## Work order 1
What PMID does the article listing give?
## Work order 2
Transcribe the article listing, starting at "PMID: 25194049" and ending at "J Physiol. 2014.".

## Text provided
Modulation of the input-output function by GABAA receptor-mediated currents in rat oculomotor nucleus motoneurons

doi:10.1113/jphysiol.2014.276576

. 2014 Nov 15;592(22):5047-64.

doi: 10.1113/jphysiol.2014.276576. Epub 2014 Sep 5.

Modulation of the input-output function by GABAA receptor-mediated currents in rat oculomotor nucleus motoneurons

Julio Torres-Torrelo¹, Blas Torres¹, Livia Carrascal²

Affiliations

¹ Department of Physiology, University of Seville, Seville, Spain.
² Department of Physiology, University of Seville, Seville, Spain livia@us.es.

PMID: 25194049
PMCID: PMC4259542
DOI: 10.1113/jphysiol.2014.276576

Modulation of the input-output function by GABAA receptor-mediated currents in rat oculomotor nucleus motoneurons

Julio Torres-Torrelo et al. J Physiol. 2014.

. 2014 Nov 15;592(22):5047-64.

doi: 10.1113/jphysiol.2014.276576. Epub 2014 Sep 5.

Authors

Julio Torres-Torrelo¹, Blas Torres¹, Livia Carrascal²

Affiliations

¹ Department of Physiology, University of Seville, Seville, Spain.
² Department of Physiology, University of Seville, Seville, Spain livia@us.es.

## Exercise data
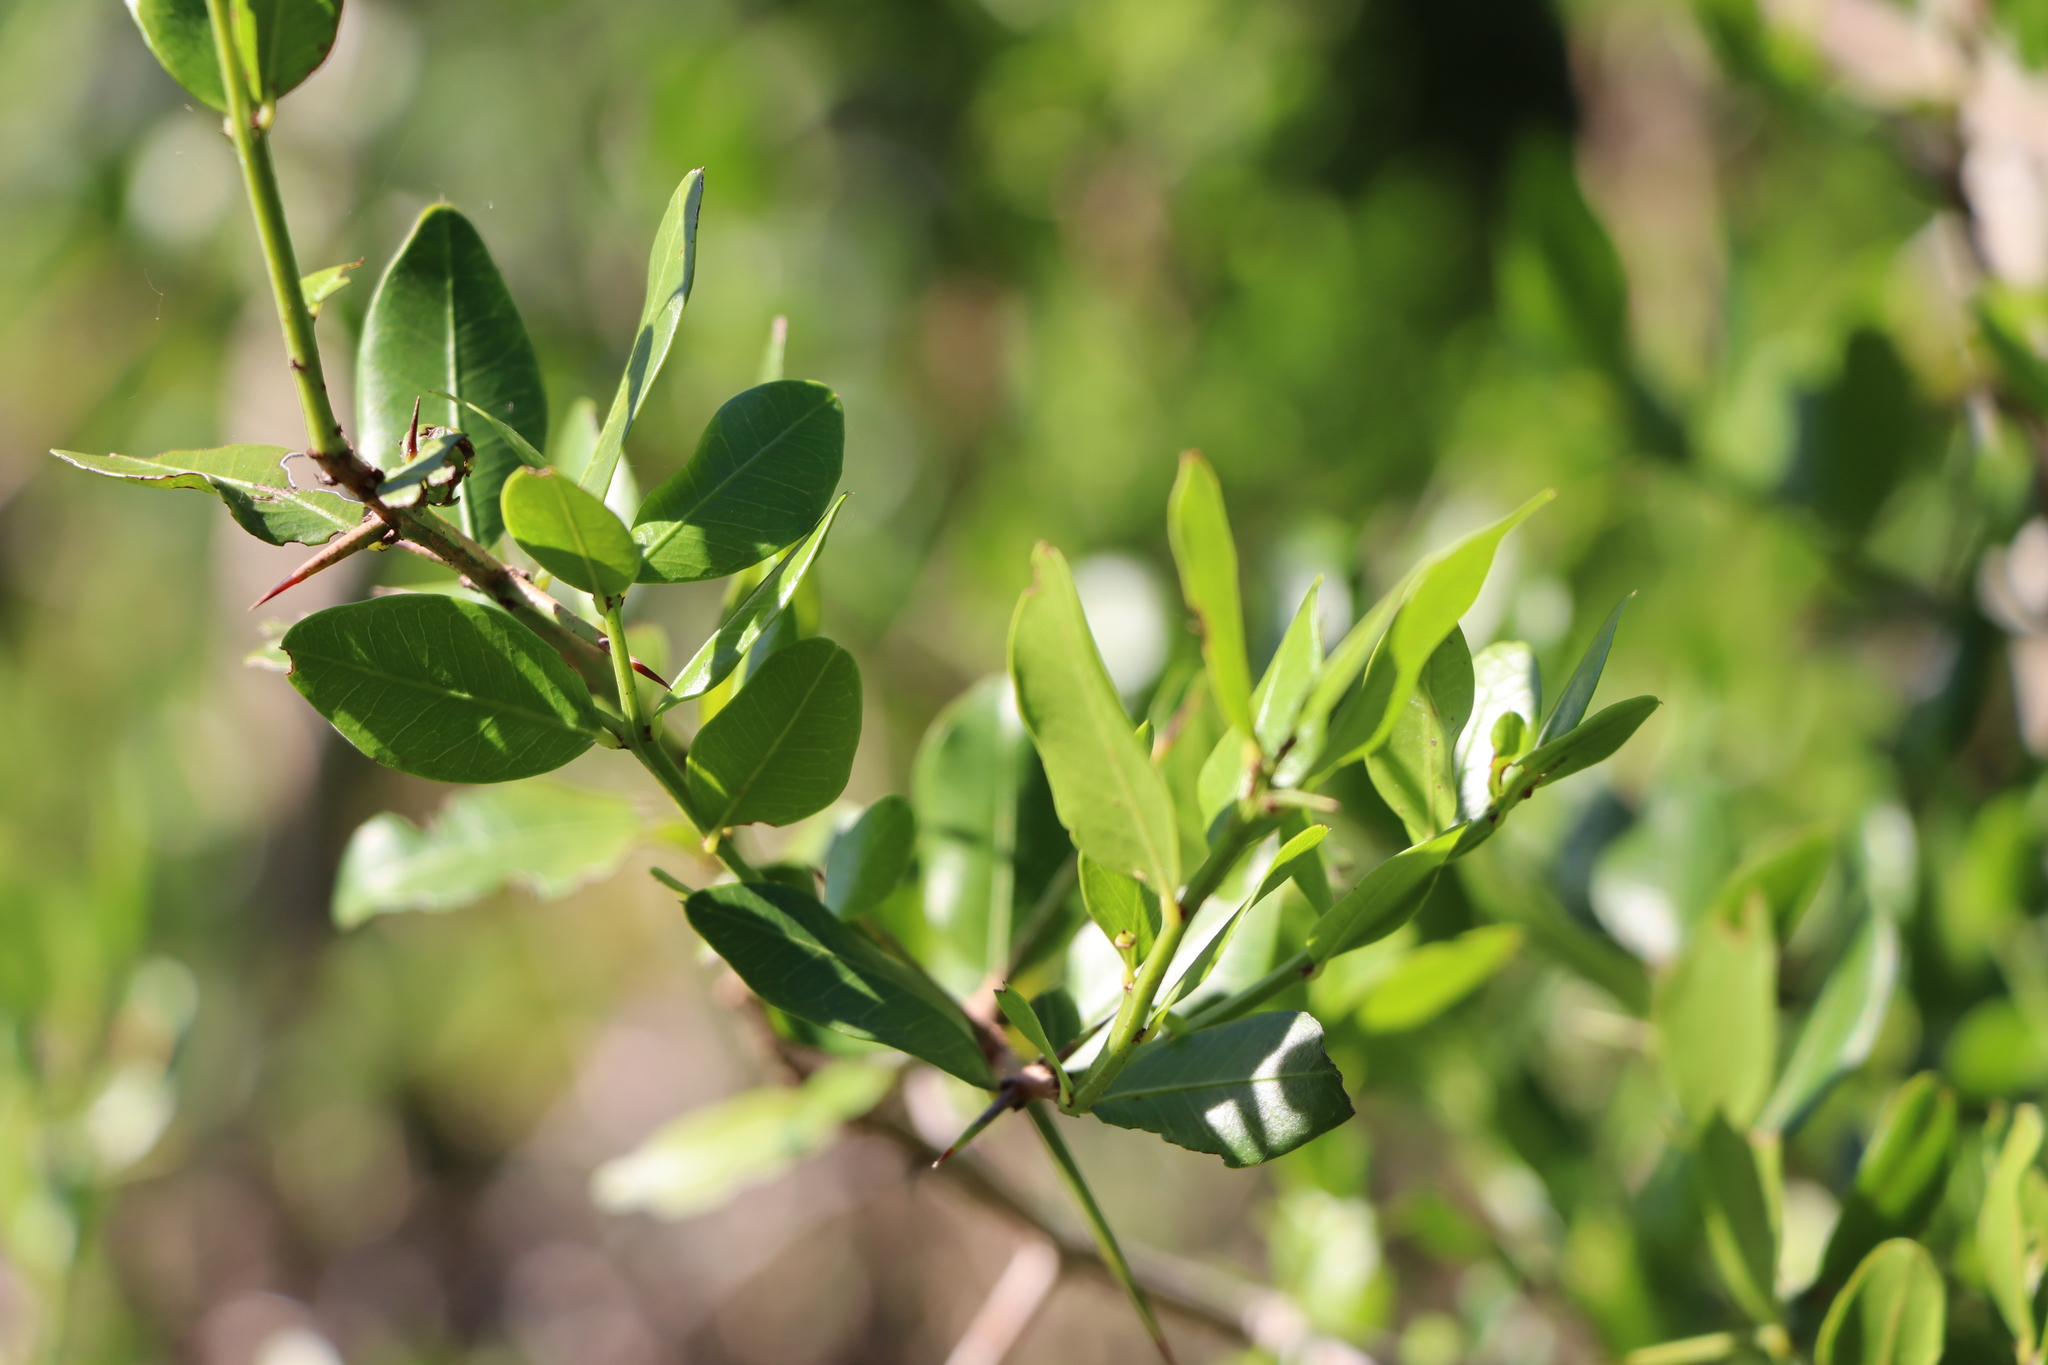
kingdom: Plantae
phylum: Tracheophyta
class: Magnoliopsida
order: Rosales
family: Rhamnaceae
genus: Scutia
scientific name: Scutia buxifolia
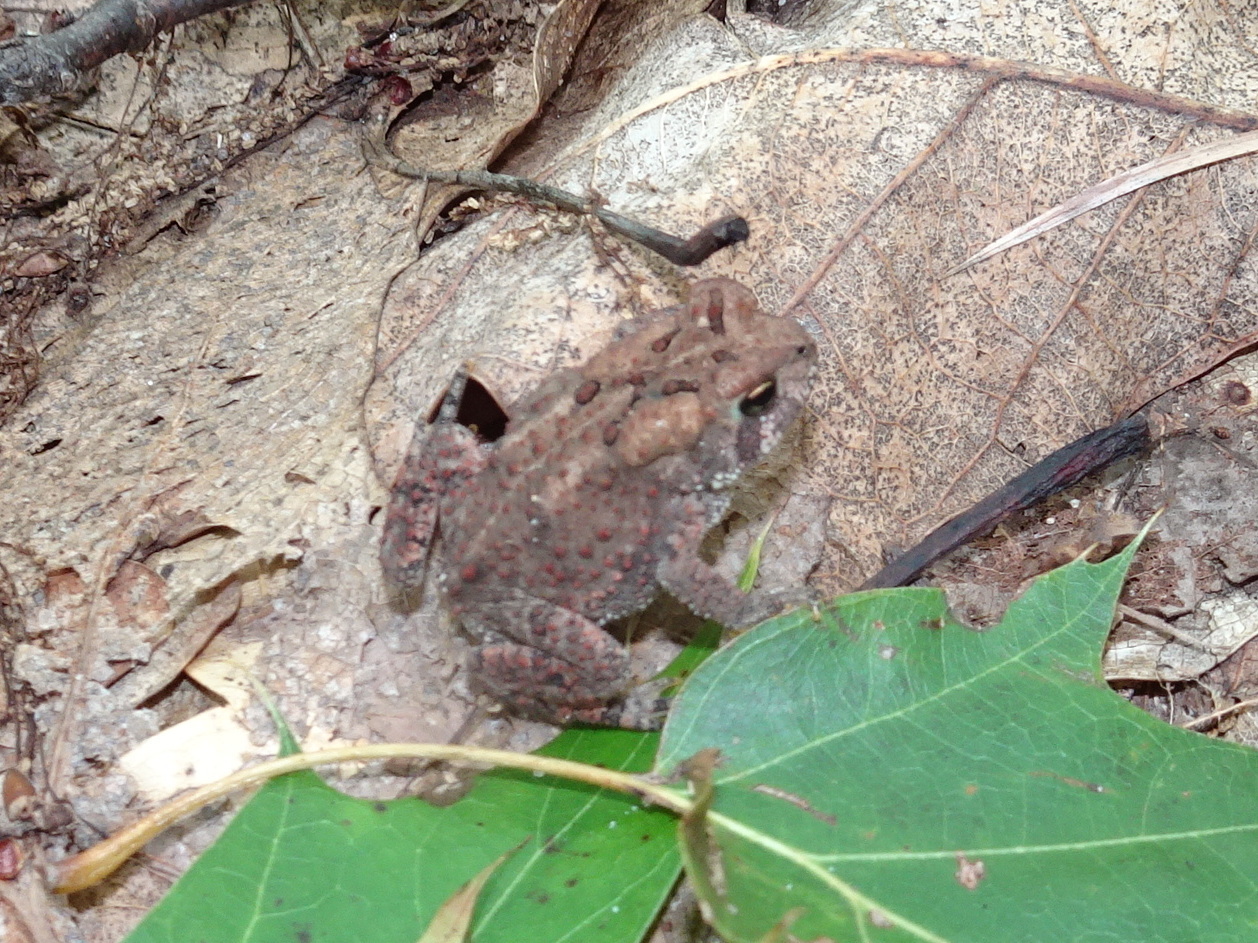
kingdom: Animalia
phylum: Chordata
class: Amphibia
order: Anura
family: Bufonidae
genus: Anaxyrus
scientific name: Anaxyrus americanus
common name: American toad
* * *
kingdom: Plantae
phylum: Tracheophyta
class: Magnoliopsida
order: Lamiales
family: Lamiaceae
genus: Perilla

## Response area 1
25194049

## Response area 2
PMID: 25194049
PMCID: PMC4259542
DOI: 10.1113/jphysiol.2014.276576

Modulation of the input-output function by GABAA receptor-mediated currents in rat oculomotor nucleus motoneurons

Julio Torres-Torrelo et al. J Physiol. 2014.